Il faut dire aussi que la musique n’a point du tout cette puissance d’évoquer qui lie la tragédie à l’ensemble du monde ; au contraire la musique, par sa puissance, abolit tout autre objet qu’elle-même. Et c’est pourquoi le spectacle réagit alors naturellement par un grand luxe de décors et par des mouvements de masses réglés à la manière des danses ; mais la belle musique n’y gagne rien, et il se trouve des auditeurs qui ferment volontairement les yeux, dès que la musique les appelle.

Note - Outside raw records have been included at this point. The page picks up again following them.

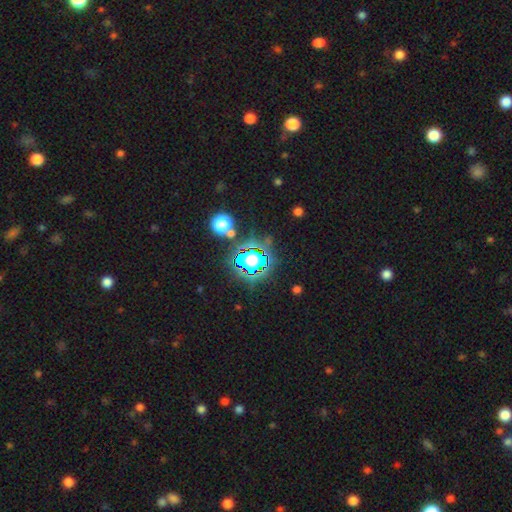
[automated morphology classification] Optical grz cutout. It shows a star or artifact, not a galaxy (77%).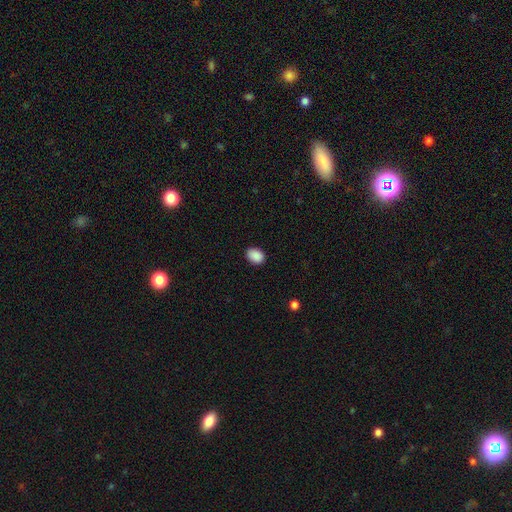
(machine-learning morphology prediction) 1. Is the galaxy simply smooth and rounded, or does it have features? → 90% smooth, 8% star or artifact, 3% featured or disk.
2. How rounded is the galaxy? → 69% in between, 31% round, 1% cigar-shaped.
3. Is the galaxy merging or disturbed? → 87% none, 10% minor disturbance, 2% major disturbance, 1% merger.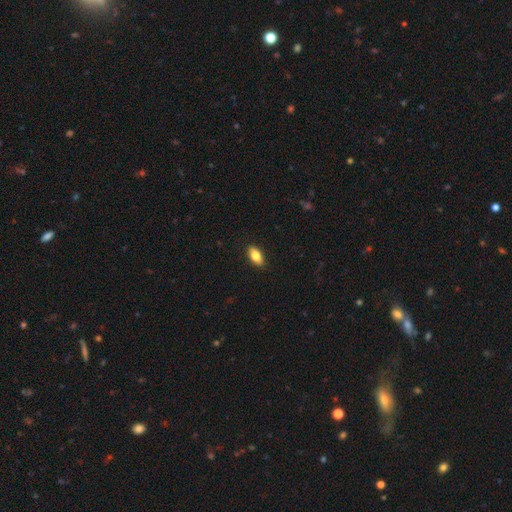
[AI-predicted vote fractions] Smooth or featured? Predicted: smooth (p=0.80). How rounded? Predicted: in between (p=0.89). Merging? Predicted: none (p=0.90).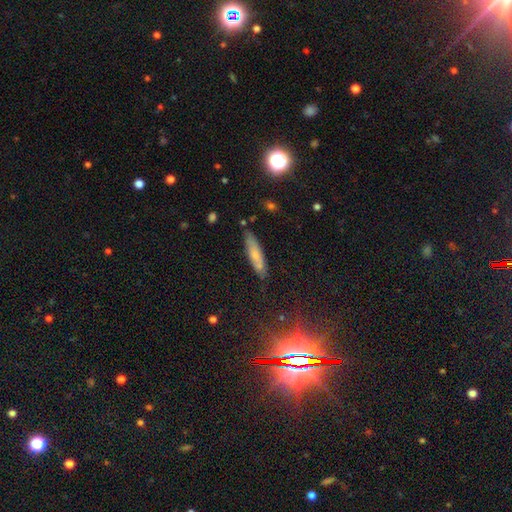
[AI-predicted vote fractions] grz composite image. It shows a smooth galaxy with no disk features (66%) that is cigar-shaped (78%). Merging: none (79%).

La beauté propre à ce genre d’œuvres est donc presque toujours d’un instant. La musique triomphe enfin de tous ces bruits d’orchestre et de ces voix chargées de matière. Alors un chant aérien ou bien les sonorités d’un chœur nous jettent dans une contemplation religieuse, solitaire, naïve. Le drame est alors sans nom et sans forme ; et les masses de l’orchestre et des voix, où la musique efface les bruits, apportent la purification et la victoire. Mais il faut reconnaître que l’aigre revendication, la menace, l’imprécation, encore grandies par le bruit et le mouvement désordonnés de l’orchestre, font alors une espèce de scandale, comme ferait une querelle à l’église. Disons donc qu’une messe solennelle, avec ses mouvements lents, ses dialogues réglés, son décor immuable, est le modèle du drame musical pur. Le thème, dépouillé et presque abstrait, des tentations, des vanités, du salut et de l’allégresse y suffit bien. Les passions y sont matière et force seulement, sans les raisons de la tragédie, et la victoire est de soi sur soi. La musique suit et exprime tous les mouvements de ce drame mystique, mais elle ne se prête à aucun autre.

Il faut prendre le changement du drame musical en notre temps comme une victoire de la musique, qui efface les vains bruits de l’histoire. C’est par l’exigence de la musique, enfin reine sur le théâtre, que les drames de Wagner ont cette simplicité monastique. La tentation, la chute, l’épreuve, la victoire, la récompense, ce sont les thèmes de la messe solennelle, mais trop peu réglés peut-être, quant au développement et à la durée, par ces vieilles légendes germaniques. Le drame musical, parce qu’il se joue entre les passions et la force d’âme seulement, est par lui-même informe, sans mesure, sans terminaison ; car c’est toujours dans le resserrement des choses que la vertu éclate et décide. Ainsi la plus haute musique peut-être, et la plus séparée, veut être prise plus étroitement dans la nécessité étrangère. C’est pourquoi les décors de théâtre sont ici trop minces ; et la messe, à défaut d’un autre rite commun et consacré, convient mieux sans doute, par ses divisions strictes, par ses décisions, par sa terminaison pressée ; on y sent mieux que l’épreuve du dehors attend la vertu régénérée, ce qu’expriment fortement ces voûtes séculaires et ces forts piliers qui enracinent le tout, et aussi ces contreforts et ces échoppes du dehors qui lient si bien les pierres de l’église aux pierres de la ville. Enfin le drame musical n’est point de luxe, mais de nécessité, et pour les pauvres. Ce serait le chant populaire des villes, peut-être. Considérant donc cette vie resserrée, ces travaux pressants, cet oubli des saisons et ces heures mécaniques, où la nécessité doit être vaincue d’instant en instant, vous trouverez, sans rien méconnaître, le sévère jugement qui convient devant la prolixité wagnérienne.